Only the Pfizer vaccine is approved for younger adolescents, and given the Pfizer regimen’s five-week delay between first shot and full immunity, students should get their shots before the end of July in order to be fully immune before August and September start dates, Willems Van Dijk said.
Children younger than 12 remain ineligible for vaccination, and the Centers for Disease Control and Prevention recommends masks for them and other unvaccinated individuals for in-person instruction. Willems Van Dijk said it would be up to local school districts to decide whether or not to heed the CDC’s masking guidance.
The Madison Metropolitan School District announced on July 22 that all students and staff in the state’s second largest district would be required to wear masks at the outset of the new school year, regardless of vaccination status.

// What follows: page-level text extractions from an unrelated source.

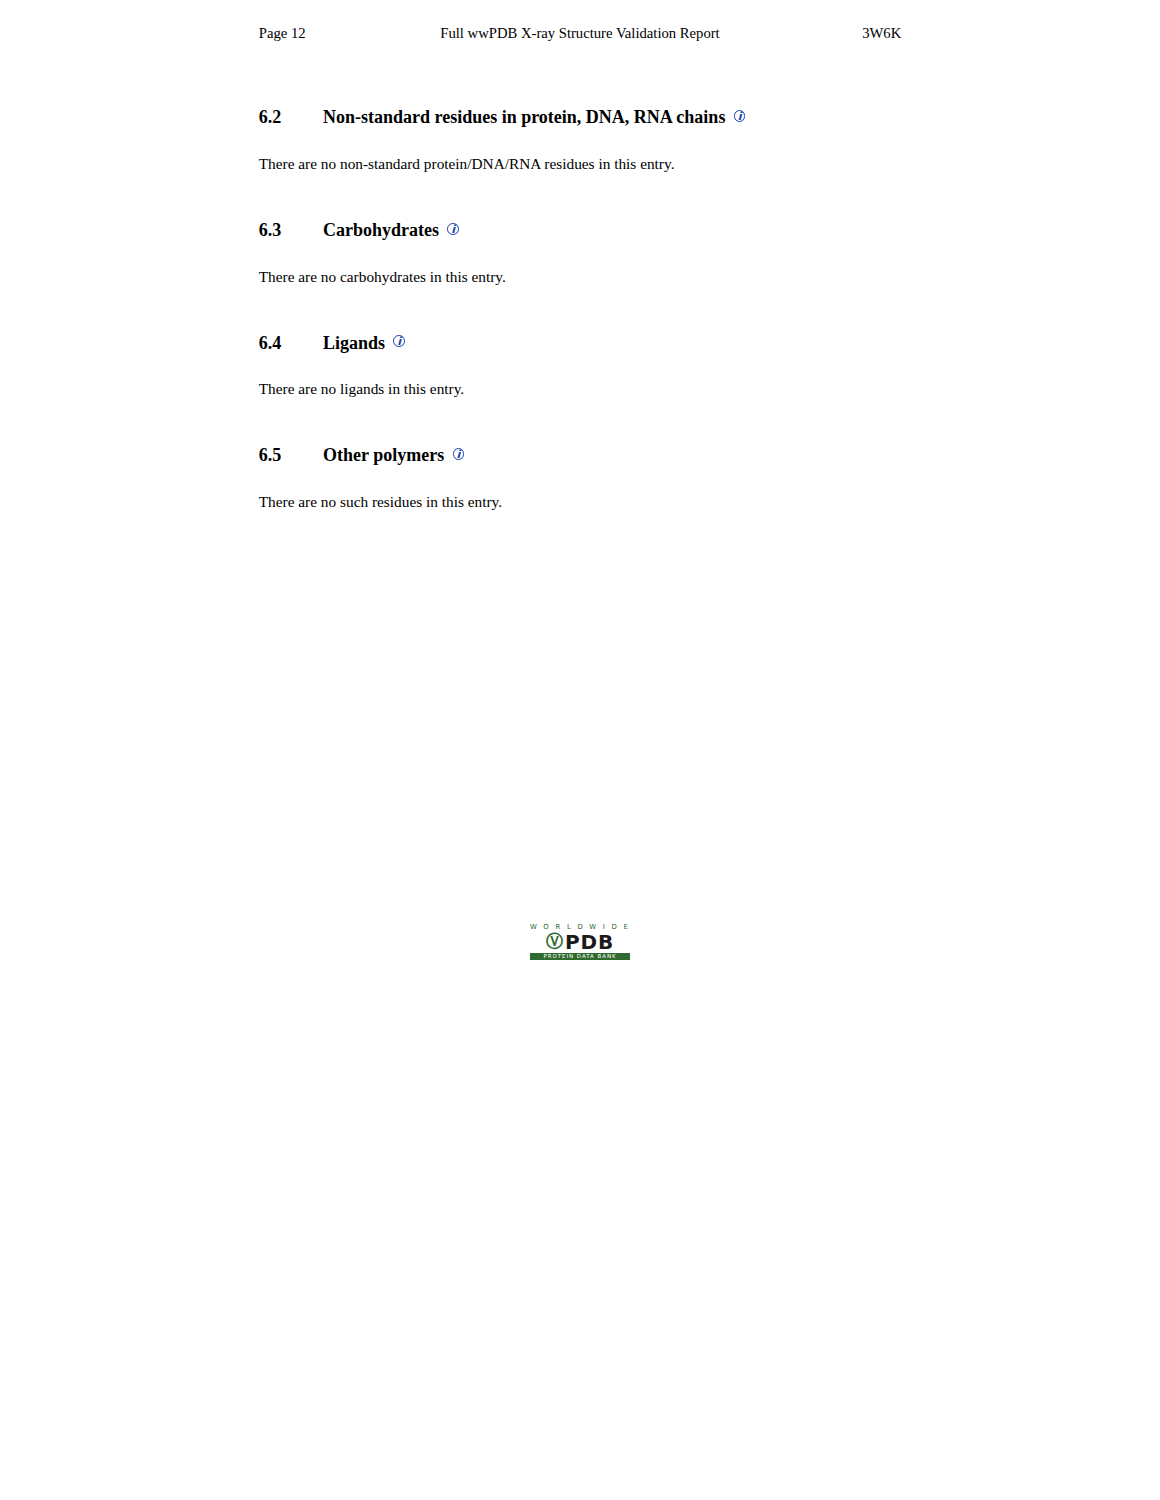Page 12
Full wwPDB X-ray Structure Validation Report
3W6K
6.2 Non-standard residues in protein, DNA, RNA chains i
There are no non-standard protein/DNA/RNA residues in this entry.
6.3 Carbohydrates i
There are no carbohydrates in this entry.
6.4 Ligands i
There are no ligands in this entry.
6.5 Other polymers i
There are no such residues in this entry.
W O R L D W I D E
Ⓥ PDB
PROTEIN DATA BANK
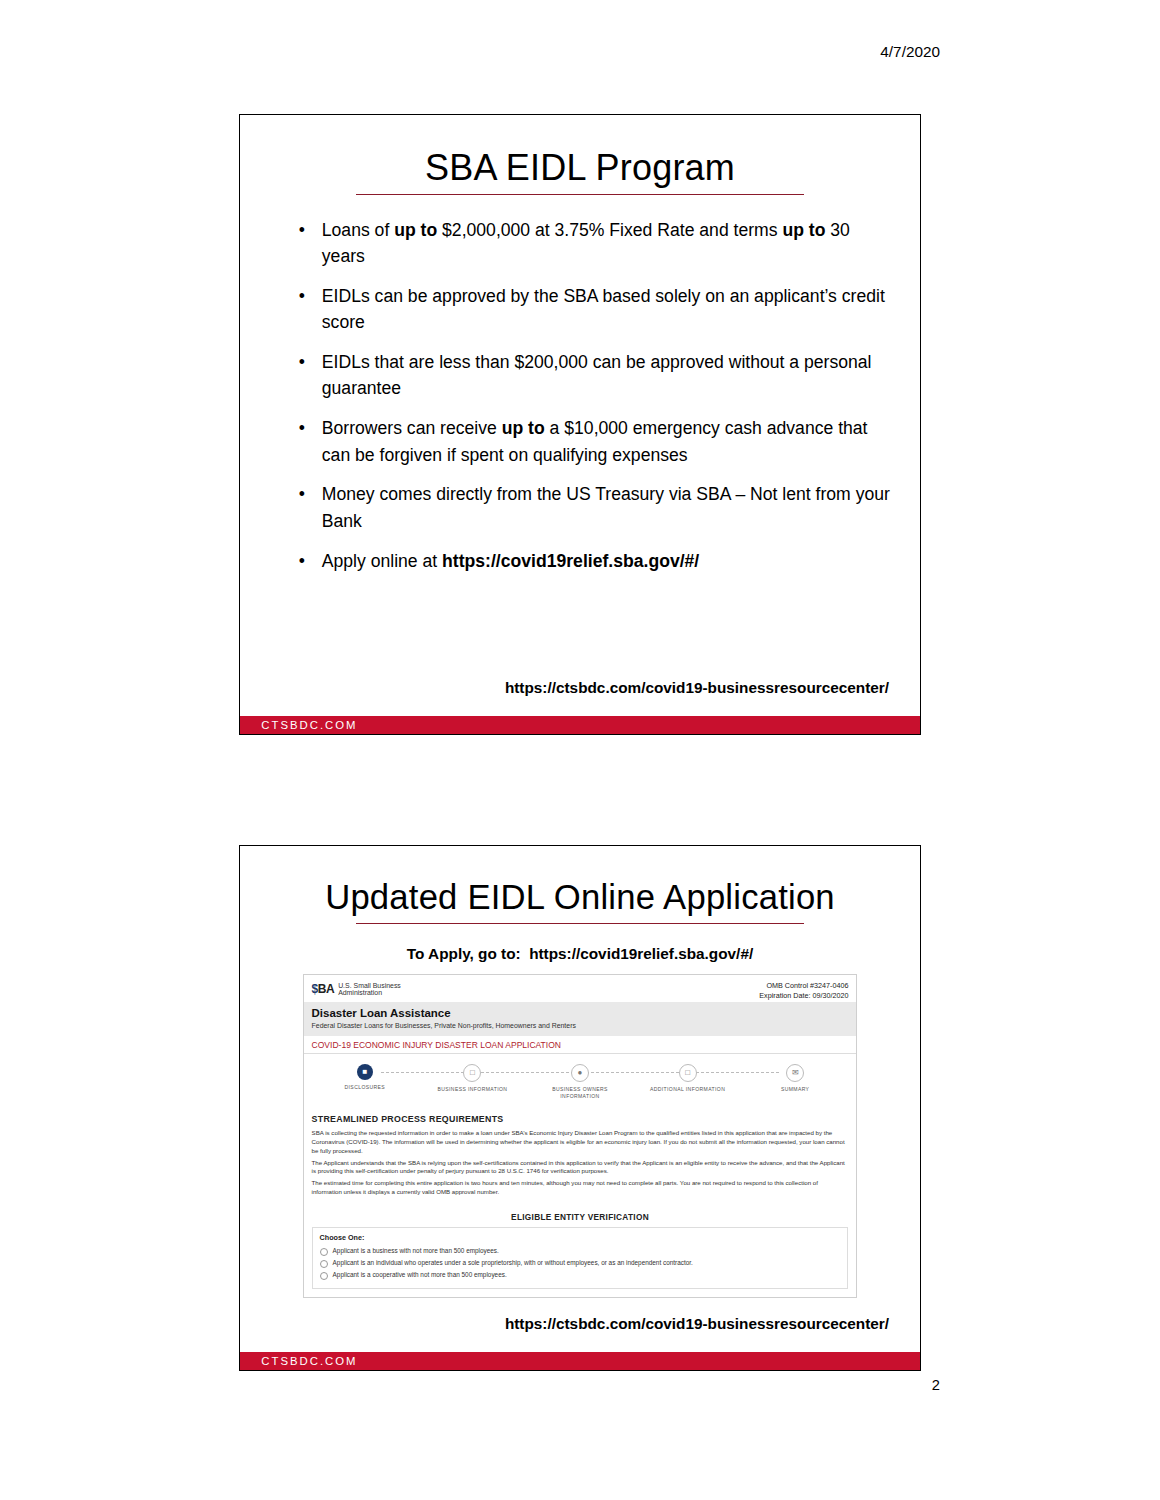4/7/2020
SBA EIDL Program
Loans of up to $2,000,000 at 3.75% Fixed Rate and terms up to 30 years
EIDLs can be approved by the SBA based solely on an applicant’s credit score
EIDLs that are less than $200,000 can be approved without a personal guarantee
Borrowers can receive up to a $10,000 emergency cash advance that can be forgiven if spent on qualifying expenses
Money comes directly from the US Treasury via SBA – Not lent from your Bank
Apply online at https://covid19relief.sba.gov/#/
https://ctsbdc.com/covid19-businessresourcecenter/
CTSBDC.COM
Updated EIDL Online Application
To Apply, go to: https://covid19relief.sba.gov/#/
$BA U.S. Small Business
Administration
OMB Control #3247-0406
Expiration Date: 09/30/2020
Disaster Loan Assistance
Federal Disaster Loans for Businesses, Private Non-profits, Homeowners and Renters
COVID-19 ECONOMIC INJURY DISASTER LOAN APPLICATION
■
Disclosures
□
Business Information
●
Business Owners Information
□
Additional Information
✉
Summary
STREAMLINED PROCESS REQUIREMENTS
SBA is collecting the requested information in order to make a loan under SBA’s Economic Injury Disaster Loan Program to the qualified entities listed in this application that are impacted by the Coronavirus (COVID-19). The information will be used in determining whether the applicant is eligible for an economic injury loan. If you do not submit all the information requested, your loan cannot be fully processed.
The Applicant understands that the SBA is relying upon the self-certifications contained in this application to verify that the Applicant is an eligible entity to receive the advance, and that the Applicant is providing this self-certification under penalty of perjury pursuant to 28 U.S.C. 1746 for verification purposes.
The estimated time for completing this entire application is two hours and ten minutes, although you may not need to complete all parts. You are not required to respond to this collection of information unless it displays a currently valid OMB approval number.
ELIGIBLE ENTITY VERIFICATION
Choose One:
Applicant is a business with not more than 500 employees.
Applicant is an individual who operates under a sole proprietorship, with or without employees, or as an independent contractor.
Applicant is a cooperative with not more than 500 employees.
https://ctsbdc.com/covid19-businessresourcecenter/
CTSBDC.COM
2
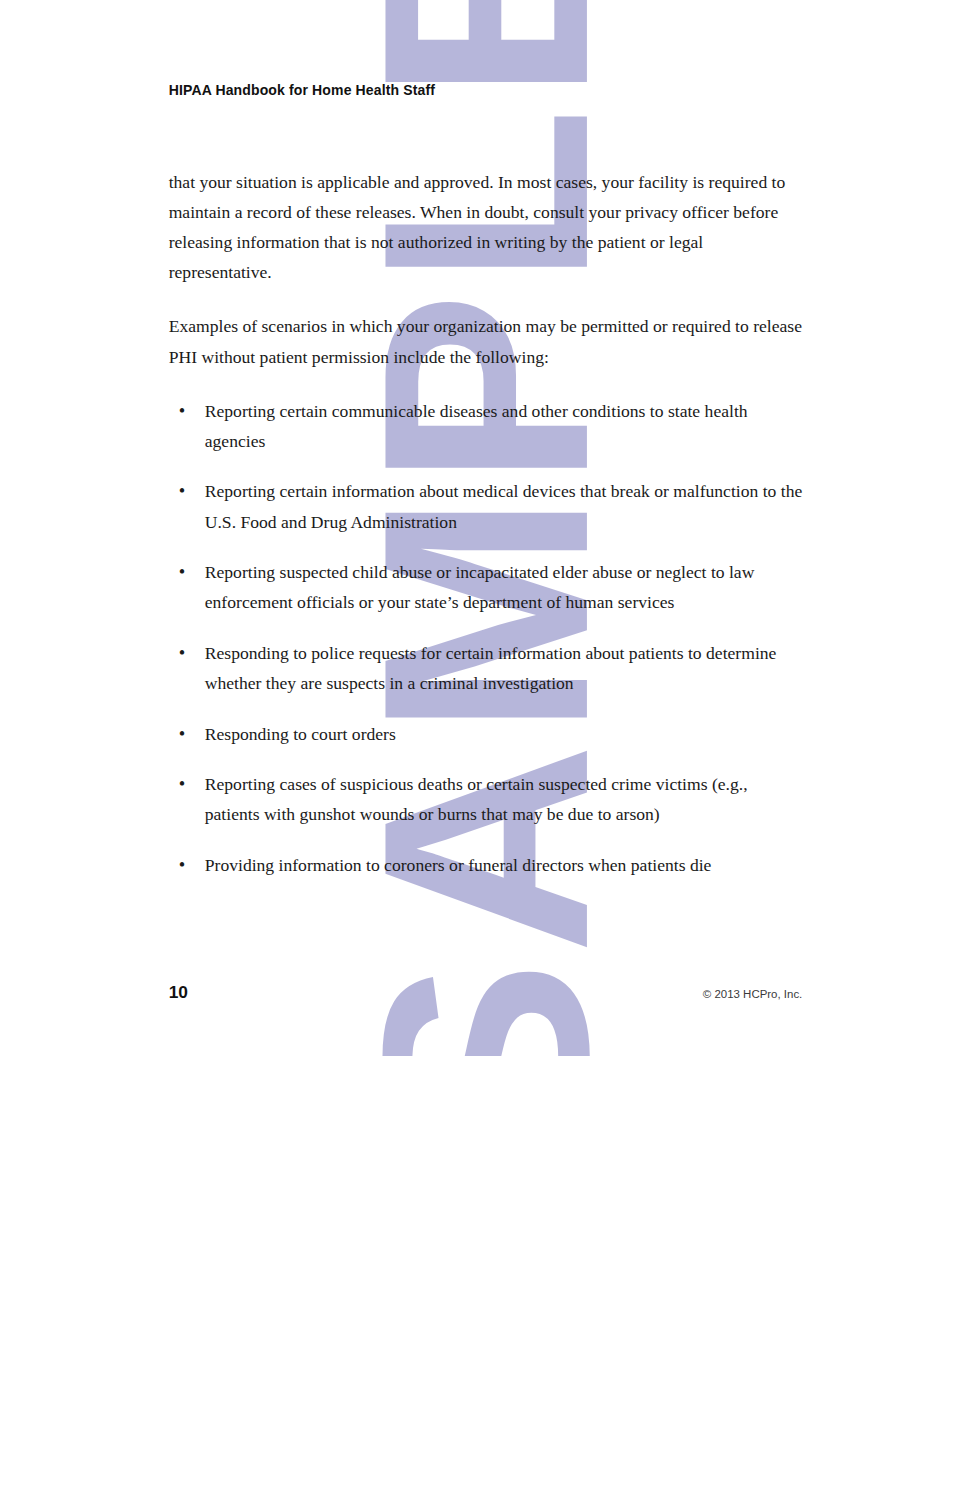SAMPLE
HIPAA Handbook for Home Health Staff
that your situation is applicable and approved. In most cases, your facility is required to maintain a record of these releases. When in doubt, consult your privacy officer before releasing information that is not authorized in writing by the patient or legal representative.
Examples of scenarios in which your organization may be permitted or required to release PHI without patient permission include the following:
Reporting certain communicable diseases and other conditions to state health agencies
Reporting certain information about medical devices that break or malfunction to the U.S. Food and Drug Administration
Reporting suspected child abuse or incapacitated elder abuse or neglect to law enforcement officials or your state’s department of human services
Responding to police requests for certain information about patients to determine whether they are suspects in a criminal investigation
Responding to court orders
Reporting cases of suspicious deaths or certain suspected crime victims (e.g., patients with gunshot wounds or burns that may be due to arson)
Providing information to coroners or funeral directors when patients die
10
© 2013 HCPro, Inc.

The rule reflects new advice from the American Academy of Pediatrics on masking in schools that’s more cautious than the CDC’s guidance. Few other districts in the state have publicly shared plans around masking in the new school year.
Meanwhile, masking will be required for unvaccinated students, faculty and staff at the University of Wisconsin-Madison this fall. However, UW-Madison is not requiring proof of vaccination status, making enforcement of the masking rule essentially impossible. The situation has prompted rising concern among some employees as campus leaders plan for a fall semester of in-person instruction.
University officials have countered with survey results indicating that more than 90% of prospective dorm residents intend to be vaccinated by the start of classes in September.
The state health department is assisting with vaccine outreach at University of Wisconsin System campuses, according to Willems Van Dijk. Meanwhile, several private institutions in the state, including Beloit College, St. Lawrence University in Appleton and Marquette University in Milwaukee, are requiring students to be vaccinated.
“To control the spread, we will need our population of university students to be highly vaccinated,” Willems Van Dijk said.